Home prices fall slightly, but up for the year
According to the S&P/Case-Shiller Home Price Index released today, American home prices fell in December for the second consecutive month, but only by 0.01 percent compared to November after a similar decline the month prior. Home prices year-over-year across all nine U.S. Census divisions rose 11.3 percent, pointing to a rough winter, but overall, an improving sector.
David M. Blitzer, Chairman of the Index Committee at S&P Dow Jones Indices, said the Index ended its best year since 2005, “However, gains are slowing from month-to-month and the strongest part of the recovery in home values may be over. Year-over-year values for the two monthly Composites weakened and the quarterly National Index barely improved.”

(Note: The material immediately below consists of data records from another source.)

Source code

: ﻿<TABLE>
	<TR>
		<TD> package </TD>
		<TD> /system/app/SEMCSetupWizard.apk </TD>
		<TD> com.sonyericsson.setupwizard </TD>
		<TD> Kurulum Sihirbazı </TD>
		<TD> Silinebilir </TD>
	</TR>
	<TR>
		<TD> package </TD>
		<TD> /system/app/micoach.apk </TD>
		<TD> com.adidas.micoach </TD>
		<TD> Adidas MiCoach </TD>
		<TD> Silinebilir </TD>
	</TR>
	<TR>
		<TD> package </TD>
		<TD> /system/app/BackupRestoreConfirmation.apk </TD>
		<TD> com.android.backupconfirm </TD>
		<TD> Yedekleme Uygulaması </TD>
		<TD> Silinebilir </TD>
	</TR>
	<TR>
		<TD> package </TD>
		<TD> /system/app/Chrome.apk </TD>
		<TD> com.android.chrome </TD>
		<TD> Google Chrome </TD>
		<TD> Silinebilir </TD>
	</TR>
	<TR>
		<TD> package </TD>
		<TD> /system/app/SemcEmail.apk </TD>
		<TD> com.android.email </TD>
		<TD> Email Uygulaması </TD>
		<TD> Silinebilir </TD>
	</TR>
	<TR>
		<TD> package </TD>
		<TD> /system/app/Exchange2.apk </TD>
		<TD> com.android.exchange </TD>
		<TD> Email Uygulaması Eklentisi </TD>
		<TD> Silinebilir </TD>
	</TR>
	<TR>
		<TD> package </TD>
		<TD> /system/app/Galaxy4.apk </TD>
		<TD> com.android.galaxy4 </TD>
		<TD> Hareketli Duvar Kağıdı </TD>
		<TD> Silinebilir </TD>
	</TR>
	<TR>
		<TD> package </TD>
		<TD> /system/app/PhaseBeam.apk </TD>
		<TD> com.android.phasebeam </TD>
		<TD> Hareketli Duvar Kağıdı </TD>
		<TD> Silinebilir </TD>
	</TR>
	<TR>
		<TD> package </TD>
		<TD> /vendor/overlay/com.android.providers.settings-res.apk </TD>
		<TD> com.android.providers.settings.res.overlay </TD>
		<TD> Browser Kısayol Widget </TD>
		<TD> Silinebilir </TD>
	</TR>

Zillow Chief Economist Dr. Stan Humphries said in a statement, “December capped an undeniably great year in housing in 2013, though it definitely was not as strong as today’s Case-Shiller data indicates. Less distorted indices show national appreciation ending the year at roughly half the rate today’s data shows, which is still nothing to sneeze at.”
Dr. Humphries added, “But toward the end of the year, the market’s robust bounce off the bottom began to inevitably tail off, and that slowing momentum has carried over into the beginning of this year. After a long winter, the market is gearing up for a spring home shopping season that should be a bit smoother for buyers, with less investor competition and marginally more inventory. Looking further ahead, the market should continue its slow march back to normal, as annual appreciation rates fall to more sustainable levels around 3 percent, mortgage interest rates climb to levels closer to historic norms and negative equity continues to recede.”
Case-Shiller on track with other indices
The slip in home prices for December was more like stagnation than a decline, and it matches similar indices reporting a slow down, including the National Association of Realtors’ Existing Home Sales report, showing a dip in sales.
Average home prices nationally are back at mid-2004 levels, but they are still roughly 20 percent off of their peak in 2006. The top three performing cities of 2013 year-over-year were Las Vegas (25.5 percent), followed by Los Angeles (20.3 percent) and San Francisco (22.6 percent) – way to go, West Coast! Meanwhile, most of the Sun Belt experienced lower year-over-year rates in December than in November.
“Recent economic reports suggest a bleaker picture for housing,” Blitzer noted. “Some of the weakness reflects the cold
weather in much of the country. However, higher home prices and mortgage rates are taking a toll on affordability. Mortgage default rates, as shown by the S&P/Experian Consumer Credit Default Index, are back to their pre-crisis levels but bank lending standards remain strict.”